WHAT THE TASK REQUIRES |
Your answer should be only the lines below from the one with "557 425 2.78" to the one with "611 492 2.47", repeated exactly, ends included.

DATA TO EXAMINE |

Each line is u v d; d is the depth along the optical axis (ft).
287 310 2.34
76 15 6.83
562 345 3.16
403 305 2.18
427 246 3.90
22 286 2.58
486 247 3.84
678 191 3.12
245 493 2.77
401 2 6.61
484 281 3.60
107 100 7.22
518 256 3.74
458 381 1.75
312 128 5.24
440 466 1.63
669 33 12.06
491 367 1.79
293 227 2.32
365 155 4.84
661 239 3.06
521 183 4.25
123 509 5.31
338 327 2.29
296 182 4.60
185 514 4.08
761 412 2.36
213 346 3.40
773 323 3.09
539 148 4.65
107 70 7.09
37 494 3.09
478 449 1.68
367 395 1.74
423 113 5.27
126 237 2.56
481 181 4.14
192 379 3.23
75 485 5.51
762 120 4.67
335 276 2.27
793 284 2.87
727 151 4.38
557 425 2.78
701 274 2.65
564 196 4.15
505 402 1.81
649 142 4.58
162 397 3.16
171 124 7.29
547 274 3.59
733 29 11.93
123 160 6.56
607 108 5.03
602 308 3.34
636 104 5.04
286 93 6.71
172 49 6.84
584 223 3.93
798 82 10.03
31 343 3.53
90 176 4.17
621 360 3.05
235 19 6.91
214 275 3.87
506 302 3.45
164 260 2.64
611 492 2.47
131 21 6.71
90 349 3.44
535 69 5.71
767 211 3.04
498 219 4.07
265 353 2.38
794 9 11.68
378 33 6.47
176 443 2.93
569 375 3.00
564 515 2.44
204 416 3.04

WRITTEN ANSWER |
557 425 2.78
701 274 2.65
564 196 4.15
505 402 1.81
649 142 4.58
162 397 3.16
171 124 7.29
547 274 3.59
733 29 11.93
123 160 6.56
607 108 5.03
602 308 3.34
636 104 5.04
286 93 6.71
172 49 6.84
584 223 3.93
798 82 10.03
31 343 3.53
90 176 4.17
621 360 3.05
235 19 6.91
214 275 3.87
506 302 3.45
164 260 2.64
611 492 2.47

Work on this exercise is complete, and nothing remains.